■ **WHAT YOU SHOULD DO**: Would you copy the lines below exactly and omit the images?

■ **DATASET CONTENT**:
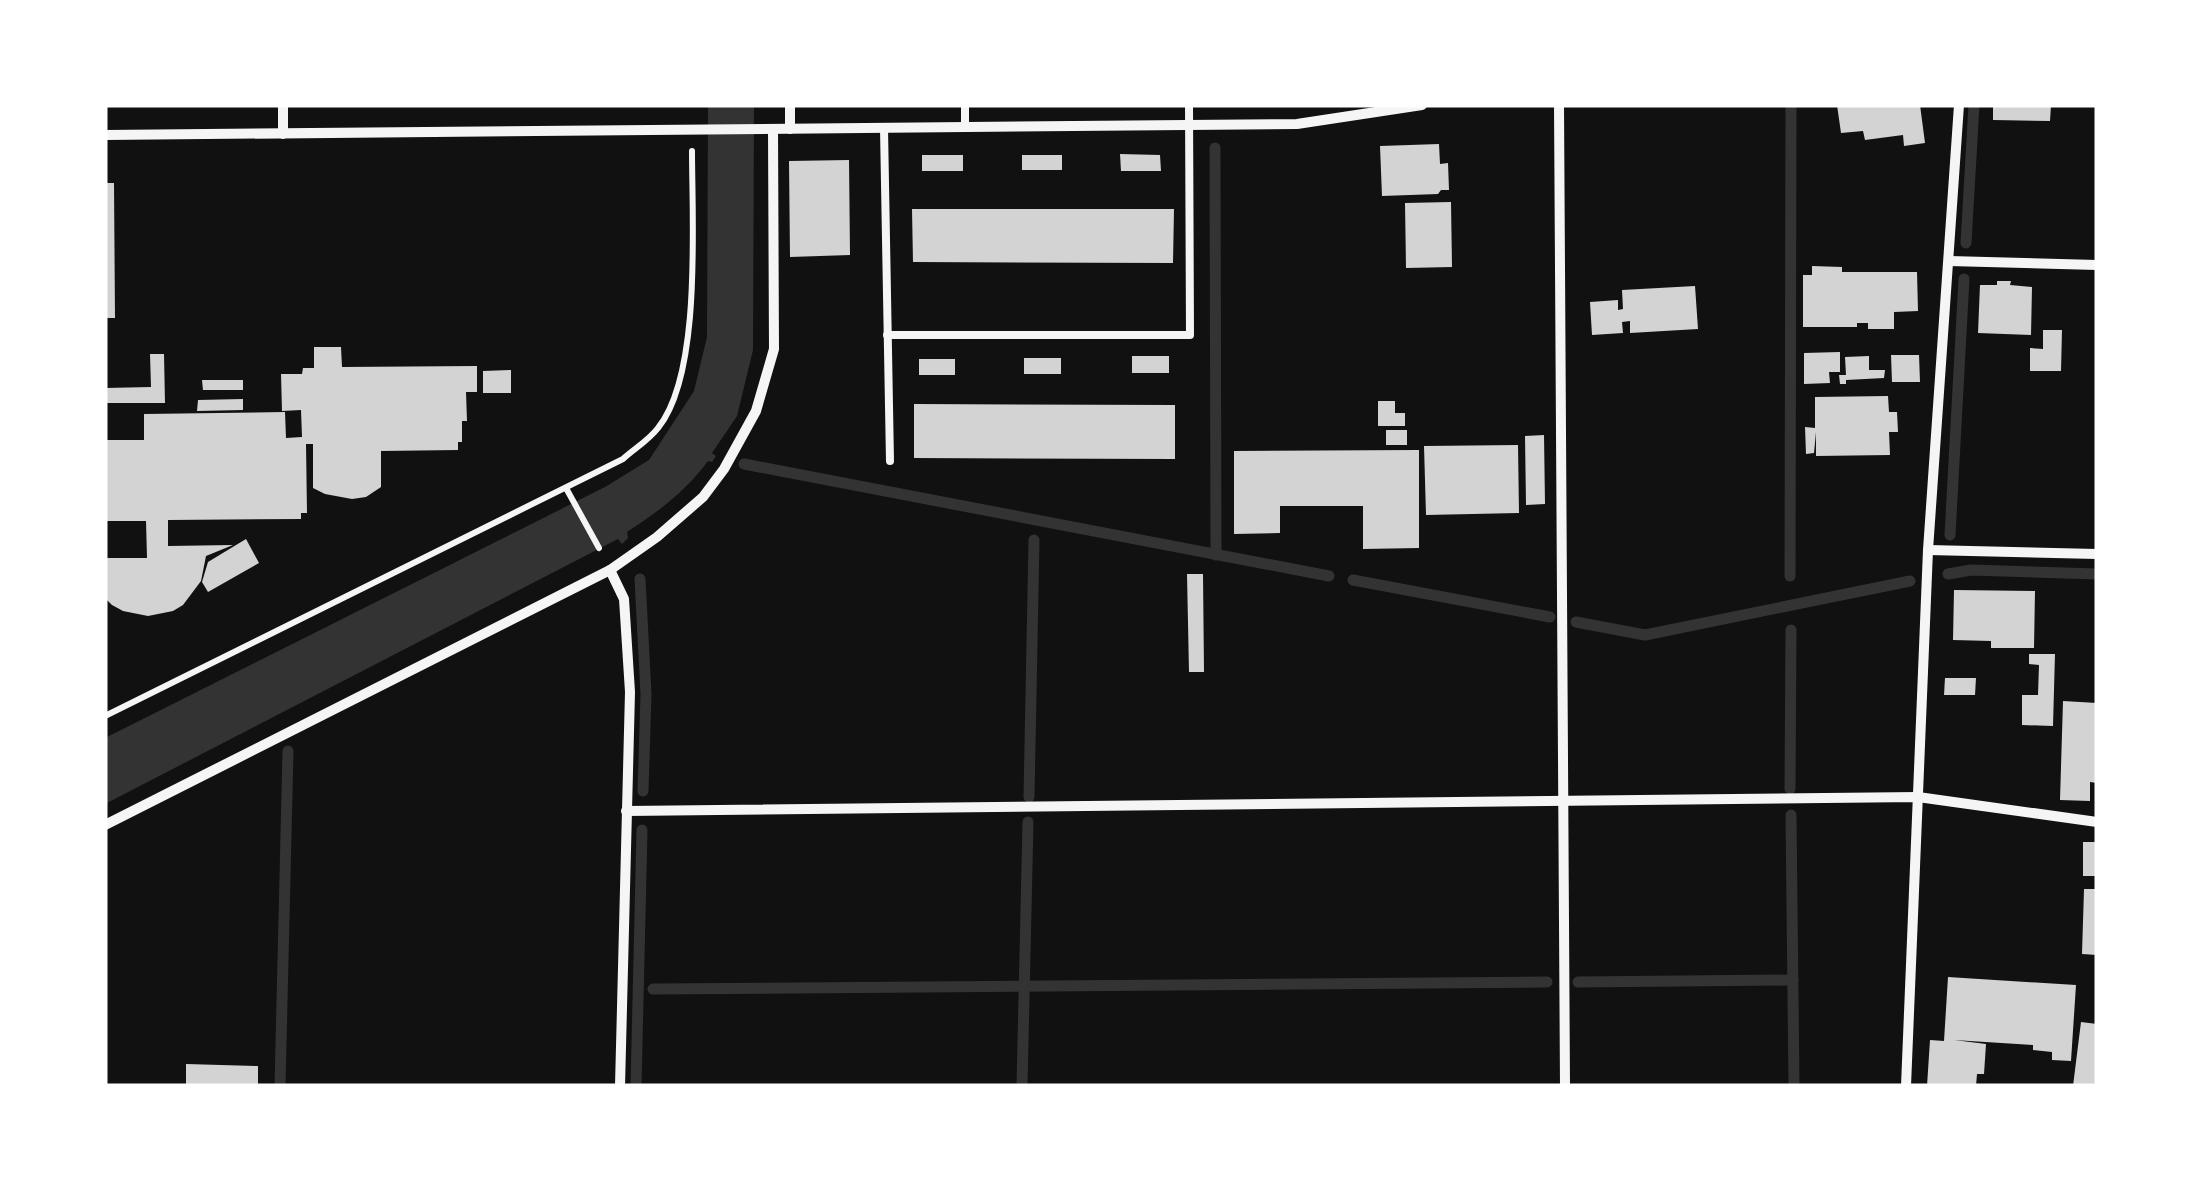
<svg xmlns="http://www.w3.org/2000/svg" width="2202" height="1191" viewBox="0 0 2202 1191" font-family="Poppins,sans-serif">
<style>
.water{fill:#333}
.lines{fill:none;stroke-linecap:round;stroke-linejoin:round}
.stream{stroke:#333;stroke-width:11}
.building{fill:#d3d3d3}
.path{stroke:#f5f5f5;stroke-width:6}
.service{stroke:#f5f5f5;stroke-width:8}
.minor{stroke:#f5f5f5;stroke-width:10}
</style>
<rect width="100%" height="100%" fill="#111"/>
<path class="water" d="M708,105h46l-1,245 -16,66 -25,37 4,3 -4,6 -4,-1c-23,31 -49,50 -81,71l1,6 -6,6 -4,-5 -513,265v-66l500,-251 44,-27 45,-69 13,-54z"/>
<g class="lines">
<g class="stream">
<polyline points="1215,148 1216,555"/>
<polyline points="1966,243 1974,105"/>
<polyline points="744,464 1329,576"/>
<polyline points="1950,535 1964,279"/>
<polyline points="1948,574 1971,570 2097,574"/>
<polyline points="1790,576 1791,105"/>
<polyline points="640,579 646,694 643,791"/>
<polyline points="1353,580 1550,617"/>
<polyline points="1576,622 1645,635 1910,581"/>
<polyline points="1790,789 1791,630"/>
<polyline points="1029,797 1034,540"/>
<polyline points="1791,815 1794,1086"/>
<polyline points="1578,982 1793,980"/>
<polyline points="653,989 1547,982"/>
<polyline points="280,1086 288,751"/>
<polyline points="636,1086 642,830"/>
<polyline points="1022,1086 1028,822"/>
</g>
</g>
<g class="building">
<polygon points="1837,105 1920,105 1925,143 1904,146 1903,135 1865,140 1863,131 1841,133"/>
<polygon points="1993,105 2051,105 2050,121 1993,120"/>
<polygon points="1439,144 1440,164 1448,163 1449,190 1441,190 1438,194 1382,196 1380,146"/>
<polygon points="1120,154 1160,155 1161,171 1121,171"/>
<rect x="922" y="155" width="41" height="16"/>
<rect x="1022" y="155" width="40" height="15"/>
<polygon points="849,160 850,255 790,257 789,161"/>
<polygon points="105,183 114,183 115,318 105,318"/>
<polygon points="1451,202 1452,267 1406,268 1405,203"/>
<polygon points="912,209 1174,209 1173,263 913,262"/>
<polygon points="1812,266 1842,267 1842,272 1917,272 1918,311 1894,312 1894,329 1868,329 1868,323 1857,323 1857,327 1803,327 1803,275 1812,275"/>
<polygon points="1997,281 2011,281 2010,285 2032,287 2031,335 1978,333 1980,285 1997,285"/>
<polygon points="1695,286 1698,329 1630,333 1630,321 1622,322 1623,333 1592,335 1590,302 1618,300 1618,310 1623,309 1622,290"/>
<polygon points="2043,330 2062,330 2061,371 2030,371 2030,348 2043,349"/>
<polygon points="314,347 341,347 342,367 477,366 477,392 466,392 467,421 462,421 462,442 458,442 458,450 381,451 381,487 366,497 352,499 325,494 313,488 313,444 306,444 307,513 301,513 301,519 168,520 168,546 233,545 206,556 201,581 183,605 173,611 148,616 123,611 112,605 105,598 105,558 147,558 146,521 105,521 105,440 144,440 144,414 285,412 286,438 302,437 301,410 282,411 281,374 302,374 303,368 314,368"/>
<polygon points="1840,352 1840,372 1829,372 1830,383 1804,384 1804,353"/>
<polygon points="150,354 164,354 165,403 105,403 105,388 151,387"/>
<polygon points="1891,355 1919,355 1920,382 1892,382"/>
<rect x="1132" y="356" width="37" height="17"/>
<polygon points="1869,356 1869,370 1885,370 1884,378 1846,380 1846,384 1840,384 1839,375 1846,375 1845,357"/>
<rect x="1024" y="358" width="37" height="16"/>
<rect x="919" y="359" width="36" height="16"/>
<polygon points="511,370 511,393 483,393 483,371"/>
<polygon points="202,380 243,380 243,390 203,390"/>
<polygon points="1888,396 1889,412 1897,412 1898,432 1889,432 1890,455 1816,456 1816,432 1814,453 1806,454 1805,427 1815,428 1815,397"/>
<polygon points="243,399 243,410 197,411 198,400"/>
<polygon points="1378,401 1395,401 1395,413 1405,413 1405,426 1378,426"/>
<polygon points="914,404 1175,405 1175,459 914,458"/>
<rect x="1386" y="430" width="21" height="15"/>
<polygon points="1544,435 1545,504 1526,505 1525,436"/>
<polygon points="1518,445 1519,513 1426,515 1424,446"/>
<polygon points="1419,450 1419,548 1363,549 1363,506 1280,506 1280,533 1234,534 1234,451"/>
<polygon points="246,539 259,563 208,592 202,582 208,562"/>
<polygon points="1187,574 1203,574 1204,672 1189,672"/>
<polygon points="1954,590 2035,591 2034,648 1991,648 1991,641 1953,640"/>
<polygon points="2029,654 2055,654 2053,726 2022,725 2022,695 2038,695 2039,665 2029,664"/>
<polygon points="1945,678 1976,678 1975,695 1944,695"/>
<polygon points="2063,701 2097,703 2097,783 2090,782 2090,801 2060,800"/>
<rect x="2083" y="842" width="14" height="34"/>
<polygon points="2084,889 2097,889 2097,955 2082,954"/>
<polygon points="1948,977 2076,985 2071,1061 2052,1060 2052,1052 2033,1050 2033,1045 1954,1040 1986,1044 1984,1074 1977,1074 1976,1086 1927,1086 1930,1040 1944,1041"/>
<polygon points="2081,1022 2097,1024 2097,1086 2073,1086"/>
<polygon points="186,1064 258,1066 258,1086 186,1086"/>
</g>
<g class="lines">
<g class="path">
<polyline points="566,488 599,548"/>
<path d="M105,716l518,-257c11,-10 26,-19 35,-31 44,-54 34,-208 34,-277"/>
</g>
<g class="service">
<polyline points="965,105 965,128"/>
<polyline points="884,128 890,461"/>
<polyline points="887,335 1190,335 1189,105"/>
</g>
<g class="minor">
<polyline points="283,105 283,134"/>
<polyline points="790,105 790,129"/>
<polyline points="1559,105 1565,1086"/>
<polyline points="105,135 1297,124 1422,105"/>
<polyline points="1949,261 2097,265"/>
<polyline points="1928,550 2097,554"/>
<polyline points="610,570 624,599 630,692 620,1086"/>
<polyline points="626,811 1918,797 2097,822"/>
<polyline points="105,825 610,570 657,537 703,497 724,469 756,411 774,349 773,129"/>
<polyline points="1906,1086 1928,550 1959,105"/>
</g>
</g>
<rect width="2202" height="1191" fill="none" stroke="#ffffff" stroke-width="215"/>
</svg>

■ **ANSWER FOR THIS EXERCISE**:
<svg xmlns="http://www.w3.org/2000/svg" width="2202" height="1191" viewBox="0 0 2202 1191" font-family="Poppins,sans-serif">
<style>
.water{fill:#333}
.lines{fill:none;stroke-linecap:round;stroke-linejoin:round}
.stream{stroke:#333;stroke-width:11}
.building{fill:#d3d3d3}
.path{stroke:#f5f5f5;stroke-width:6}
.service{stroke:#f5f5f5;stroke-width:8}
.minor{stroke:#f5f5f5;stroke-width:10}
</style>
<rect width="100%" height="100%" fill="#111"/>
<path class="water" d="M708,105h46l-1,245 -16,66 -25,37 4,3 -4,6 -4,-1c-23,31 -49,50 -81,71l1,6 -6,6 -4,-5 -513,265v-66l500,-251 44,-27 45,-69 13,-54z"/>
<g class="lines">
<g class="stream">
<polyline points="1215,148 1216,555"/>
<polyline points="1966,243 1974,105"/>
<polyline points="744,464 1329,576"/>
<polyline points="1950,535 1964,279"/>
<polyline points="1948,574 1971,570 2097,574"/>
<polyline points="1790,576 1791,105"/>
<polyline points="640,579 646,694 643,791"/>
<polyline points="1353,580 1550,617"/>
<polyline points="1576,622 1645,635 1910,581"/>
<polyline points="1790,789 1791,630"/>
<polyline points="1029,797 1034,540"/>
<polyline points="1791,815 1794,1086"/>
<polyline points="1578,982 1793,980"/>
<polyline points="653,989 1547,982"/>
<polyline points="280,1086 288,751"/>
<polyline points="636,1086 642,830"/>
<polyline points="1022,1086 1028,822"/>
</g>
</g>
<g class="building">
<polygon points="1837,105 1920,105 1925,143 1904,146 1903,135 1865,140 1863,131 1841,133"/>
<polygon points="1993,105 2051,105 2050,121 1993,120"/>
<polygon points="1439,144 1440,164 1448,163 1449,190 1441,190 1438,194 1382,196 1380,146"/>
<polygon points="1120,154 1160,155 1161,171 1121,171"/>
<rect x="922" y="155" width="41" height="16"/>
<rect x="1022" y="155" width="40" height="15"/>
<polygon points="849,160 850,255 790,257 789,161"/>
<polygon points="105,183 114,183 115,318 105,318"/>
<polygon points="1451,202 1452,267 1406,268 1405,203"/>
<polygon points="912,209 1174,209 1173,263 913,262"/>
<polygon points="1812,266 1842,267 1842,272 1917,272 1918,311 1894,312 1894,329 1868,329 1868,323 1857,323 1857,327 1803,327 1803,275 1812,275"/>
<polygon points="1997,281 2011,281 2010,285 2032,287 2031,335 1978,333 1980,285 1997,285"/>
<polygon points="1695,286 1698,329 1630,333 1630,321 1622,322 1623,333 1592,335 1590,302 1618,300 1618,310 1623,309 1622,290"/>
<polygon points="2043,330 2062,330 2061,371 2030,371 2030,348 2043,349"/>
<polygon points="314,347 341,347 342,367 477,366 477,392 466,392 467,421 462,421 462,442 458,442 458,450 381,451 381,487 366,497 352,499 325,494 313,488 313,444 306,444 307,513 301,513 301,519 168,520 168,546 233,545 206,556 201,581 183,605 173,611 148,616 123,611 112,605 105,598 105,558 147,558 146,521 105,521 105,440 144,440 144,414 285,412 286,438 302,437 301,410 282,411 281,374 302,374 303,368 314,368"/>
<polygon points="1840,352 1840,372 1829,372 1830,383 1804,384 1804,353"/>
<polygon points="150,354 164,354 165,403 105,403 105,388 151,387"/>
<polygon points="1891,355 1919,355 1920,382 1892,382"/>
<rect x="1132" y="356" width="37" height="17"/>
<polygon points="1869,356 1869,370 1885,370 1884,378 1846,380 1846,384 1840,384 1839,375 1846,375 1845,357"/>
<rect x="1024" y="358" width="37" height="16"/>
<rect x="919" y="359" width="36" height="16"/>
<polygon points="511,370 511,393 483,393 483,371"/>
<polygon points="202,380 243,380 243,390 203,390"/>
<polygon points="1888,396 1889,412 1897,412 1898,432 1889,432 1890,455 1816,456 1816,432 1814,453 1806,454 1805,427 1815,428 1815,397"/>
<polygon points="243,399 243,410 197,411 198,400"/>
<polygon points="1378,401 1395,401 1395,413 1405,413 1405,426 1378,426"/>
<polygon points="914,404 1175,405 1175,459 914,458"/>
<rect x="1386" y="430" width="21" height="15"/>
<polygon points="1544,435 1545,504 1526,505 1525,436"/>
<polygon points="1518,445 1519,513 1426,515 1424,446"/>
<polygon points="1419,450 1419,548 1363,549 1363,506 1280,506 1280,533 1234,534 1234,451"/>
<polygon points="246,539 259,563 208,592 202,582 208,562"/>
<polygon points="1187,574 1203,574 1204,672 1189,672"/>
<polygon points="1954,590 2035,591 2034,648 1991,648 1991,641 1953,640"/>
<polygon points="2029,654 2055,654 2053,726 2022,725 2022,695 2038,695 2039,665 2029,664"/>
<polygon points="1945,678 1976,678 1975,695 1944,695"/>
<polygon points="2063,701 2097,703 2097,783 2090,782 2090,801 2060,800"/>
<rect x="2083" y="842" width="14" height="34"/>
<polygon points="2084,889 2097,889 2097,955 2082,954"/>
<polygon points="1948,977 2076,985 2071,1061 2052,1060 2052,1052 2033,1050 2033,1045 1954,1040 1986,1044 1984,1074 1977,1074 1976,1086 1927,1086 1930,1040 1944,1041"/>
<polygon points="2081,1022 2097,1024 2097,1086 2073,1086"/>
<polygon points="186,1064 258,1066 258,1086 186,1086"/>
</g>
<g class="lines">
<g class="path">
<polyline points="566,488 599,548"/>
<path d="M105,716l518,-257c11,-10 26,-19 35,-31 44,-54 34,-208 34,-277"/>
</g>
<g class="service">
<polyline points="965,105 965,128"/>
<polyline points="884,128 890,461"/>
<polyline points="887,335 1190,335 1189,105"/>
</g>
<g class="minor">
<polyline points="283,105 283,134"/>
<polyline points="790,105 790,129"/>
<polyline points="1559,105 1565,1086"/>
<polyline points="105,135 1297,124 1422,105"/>
<polyline points="1949,261 2097,265"/>
<polyline points="1928,550 2097,554"/>
<polyline points="610,570 624,599 630,692 620,1086"/>
<polyline points="626,811 1918,797 2097,822"/>
<polyline points="105,825 610,570 657,537 703,497 724,469 756,411 774,349 773,129"/>
<polyline points="1906,1086 1928,550 1959,105"/>
</g>
</g>
<rect width="2202" height="1191" fill="none" stroke="#ffffff" stroke-width="215"/>
</svg>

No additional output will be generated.